Profesionalisme seorang tenaga medis sesuai dengan yang disebutkan dalam undang undang, bahwa praktik kedokteran bukanlah suatu pekerjaan yang boleh dilakukan oleh siapa saja, melainkan hanya boleh dilakukan oleh kelompok profesional kedokteran yang memiliki kompetensi yang memenuhi standar tertentu, diberi kewenangan oleh institusi yang berwenang di bidang itu dan bekerja sesuai dengan etik, standar dan profesionalisme yang ditetapkan oleh organisasi profesinya. Dan kompetensi setiap dokter akan terus menerus diuji kembali setiap kali akan memperbaharui surat tanda registrasi.
Pada bagian lain dari Undang-Undang juga mengatur tentang hak dan kewajiban dokter dan pasien. Sebagai informasi bagi masyarakat yang menggunakan jasa tenaga medis, didalam undang-undang praktek kedokteran ini disebutkan bahwa setiap penderita memiliki hak untuk mendapatkan penjelasan secara lengkap tentang penyakit yang dideritanya, mendapatkan penjelasan tentang pengobatan dan tindakan medis yang akan diberikan oleh dokter kepadanya
Jadi janganlah ragu ataupun takut menanyakan apa saja yang ingin anda tanyakan tentang kondisi anda bahkan tentang obat-obatan yang diberikan oleh dokter anda meskipun banyak menyita waktu pelayanannya karena hal tersebut adalah hak anda sepenuhnya yang telah diatur dalam undang-undang. Seorang dokter yang mengerti tentang peraturan perundang-undangan yang berlaku akan memahami dengan sebenar-benarnya tentang kewajibannya untuk melayani pertanyaan pasien yang berada dalam perawatannya, menjelaskan dengan benar tentang segala sesuatu yang diketahuinya tentang penyakit dan menjelaskan pengobatan yang diberikannya.
Perlu disadari oleh para praktisi dunis kedokteran, bahwa tuntutan yang bermunculan belakangan ini lebih banyak disebabkan oleh kesalahpahaman dari pihak masyarakat sebagai konsumen.
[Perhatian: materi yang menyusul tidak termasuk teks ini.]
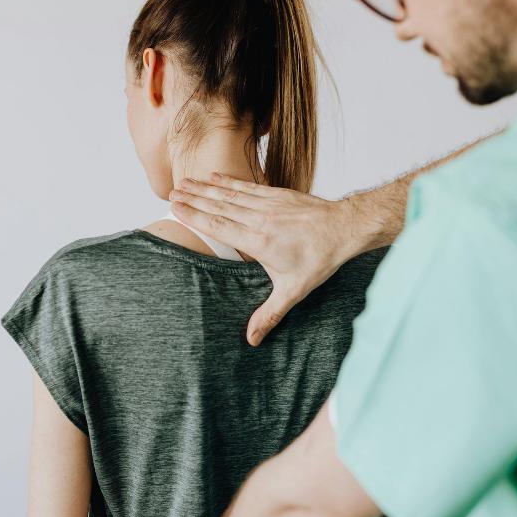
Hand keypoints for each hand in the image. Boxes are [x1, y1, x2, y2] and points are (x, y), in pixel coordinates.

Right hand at [168, 174, 354, 345]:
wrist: (345, 229)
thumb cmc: (320, 259)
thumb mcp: (294, 291)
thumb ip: (269, 314)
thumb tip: (252, 339)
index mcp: (259, 242)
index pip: (218, 226)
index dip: (194, 216)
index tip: (175, 208)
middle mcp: (260, 219)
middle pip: (219, 207)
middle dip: (193, 199)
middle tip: (171, 193)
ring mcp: (269, 204)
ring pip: (231, 194)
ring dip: (206, 187)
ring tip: (185, 181)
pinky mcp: (279, 194)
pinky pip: (248, 186)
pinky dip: (230, 181)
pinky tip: (216, 176)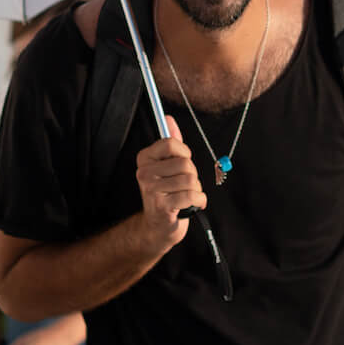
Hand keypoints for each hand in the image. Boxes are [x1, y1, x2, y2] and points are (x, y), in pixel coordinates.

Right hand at [136, 115, 202, 251]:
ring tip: (185, 196)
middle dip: (192, 175)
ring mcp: (151, 190)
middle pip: (185, 163)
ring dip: (195, 189)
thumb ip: (170, 142)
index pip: (170, 143)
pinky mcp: (162, 206)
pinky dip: (199, 200)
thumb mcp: (167, 165)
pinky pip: (192, 195)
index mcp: (144, 159)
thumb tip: (168, 118)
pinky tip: (192, 205)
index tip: (181, 162)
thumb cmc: (167, 192)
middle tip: (183, 185)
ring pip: (191, 179)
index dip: (183, 153)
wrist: (159, 226)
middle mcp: (144, 173)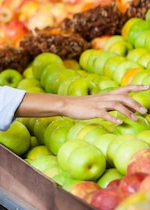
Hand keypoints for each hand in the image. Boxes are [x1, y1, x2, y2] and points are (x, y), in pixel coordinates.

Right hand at [16, 85, 149, 124]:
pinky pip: (104, 114)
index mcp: (108, 94)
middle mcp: (105, 97)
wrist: (68, 104)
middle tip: (145, 111)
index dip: (137, 87)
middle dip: (136, 103)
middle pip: (124, 97)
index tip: (148, 86)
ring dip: (127, 112)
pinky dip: (113, 118)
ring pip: (116, 105)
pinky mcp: (93, 111)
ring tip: (135, 119)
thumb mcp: (101, 103)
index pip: (126, 88)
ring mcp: (99, 104)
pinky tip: (119, 123)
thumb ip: (114, 105)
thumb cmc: (85, 105)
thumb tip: (129, 111)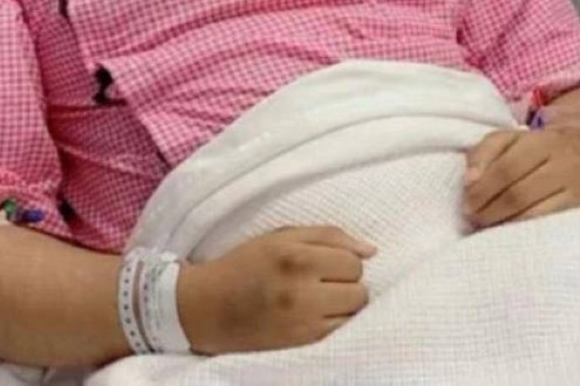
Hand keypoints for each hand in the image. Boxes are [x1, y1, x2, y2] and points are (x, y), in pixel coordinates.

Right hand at [177, 226, 375, 354]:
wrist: (208, 307)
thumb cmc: (246, 264)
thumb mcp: (280, 237)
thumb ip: (328, 236)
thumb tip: (371, 250)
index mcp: (294, 255)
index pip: (352, 260)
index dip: (345, 259)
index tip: (329, 261)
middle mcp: (300, 289)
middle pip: (358, 288)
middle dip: (347, 282)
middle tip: (324, 280)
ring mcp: (302, 321)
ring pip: (354, 312)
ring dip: (344, 303)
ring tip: (320, 297)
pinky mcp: (301, 344)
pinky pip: (340, 331)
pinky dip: (334, 321)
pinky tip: (315, 314)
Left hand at [463, 127, 579, 228]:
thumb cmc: (539, 149)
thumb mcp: (511, 139)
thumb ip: (484, 153)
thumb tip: (469, 182)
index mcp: (542, 143)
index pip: (507, 168)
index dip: (482, 190)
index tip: (466, 205)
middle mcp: (565, 166)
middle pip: (519, 195)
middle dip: (490, 211)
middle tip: (473, 221)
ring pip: (535, 216)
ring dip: (505, 226)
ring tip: (488, 229)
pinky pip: (551, 230)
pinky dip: (527, 236)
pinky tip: (511, 236)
Mereka perlu mendapatkan penjelasan yang baik tentang perjalanan penyakitnya yang mungkin akan memberat, penderita juga perlu mendapatkan penjelasan yang benar tentang akibat dari penyakit yang dideritanya, faktor-faktor yang dapat memperburuk penyakitnya, bagaimana efek obat yang akan dikonsumsinya dan lain sebagainya.
Hal ini dimaksudkan agar masyarakat tidak salah mengerti sehingga mengartikan memburuknya kondisi seseorang setelah mendapatkan pengobatan sebagai malpraktek. Bahkan akan lebih berbahaya jika ketidaktahuan masyarakat ditumpangi oleh provokasi pihak-pihak yang kurang bertanggung jawab yang dengan mudahnya mengatakan setiap kematian ataupun penderitaan yang terjadi pada beberapa penderita setelah mendapatkan perawatan medis sebagai malpraktek tanpa diselidiki terlebih dahulu.
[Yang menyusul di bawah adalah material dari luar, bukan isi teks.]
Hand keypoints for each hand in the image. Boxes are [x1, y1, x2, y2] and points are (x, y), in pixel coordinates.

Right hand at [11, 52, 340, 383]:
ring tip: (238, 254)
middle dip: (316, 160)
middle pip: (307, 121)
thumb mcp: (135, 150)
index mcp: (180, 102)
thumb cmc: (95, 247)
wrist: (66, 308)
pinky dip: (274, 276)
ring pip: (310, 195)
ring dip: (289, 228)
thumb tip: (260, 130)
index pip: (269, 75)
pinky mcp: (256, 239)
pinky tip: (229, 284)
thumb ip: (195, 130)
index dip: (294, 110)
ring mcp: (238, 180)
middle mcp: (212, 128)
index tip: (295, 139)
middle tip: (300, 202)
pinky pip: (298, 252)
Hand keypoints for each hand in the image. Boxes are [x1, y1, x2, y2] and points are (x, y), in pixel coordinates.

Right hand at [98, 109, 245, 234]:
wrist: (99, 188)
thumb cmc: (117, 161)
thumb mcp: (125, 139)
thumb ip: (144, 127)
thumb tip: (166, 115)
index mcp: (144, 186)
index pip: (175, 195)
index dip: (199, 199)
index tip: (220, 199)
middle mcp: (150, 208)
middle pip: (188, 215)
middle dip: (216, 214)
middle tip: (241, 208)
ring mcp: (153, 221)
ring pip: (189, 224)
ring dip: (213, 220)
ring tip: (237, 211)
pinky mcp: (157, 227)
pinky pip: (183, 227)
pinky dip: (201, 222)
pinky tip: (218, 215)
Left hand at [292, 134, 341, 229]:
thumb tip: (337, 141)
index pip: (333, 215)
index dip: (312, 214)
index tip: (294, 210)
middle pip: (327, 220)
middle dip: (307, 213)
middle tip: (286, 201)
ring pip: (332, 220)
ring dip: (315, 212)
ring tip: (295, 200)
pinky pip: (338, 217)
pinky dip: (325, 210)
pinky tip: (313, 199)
Seandainya seluruh tenaga kesehatan, dokter, bidan, perawat, dan profesi kesehatan lainnya yang menjalankan tugas di indonesia ini telah menjalankan tugasnya sesuai dengan porsi masing-masing dengan berpegang teguh pada tujuan kemanusiaan dan undamg-undang yang ada untuk mewujudkan kesehatan yang optimal bagi seluruh rakyat indonesia tanpa pandang bulu, tanpa membedakan dan terlepas dari orientasi keuntungan materi, maka tidak akan ada lagi keluhan yang terjadi di masyarakat tentang diskriminasi pelayanan medis, mahalnya biaya untuk pelayanan medis maupun keluhan atas pelayan medis yang kurang profesional.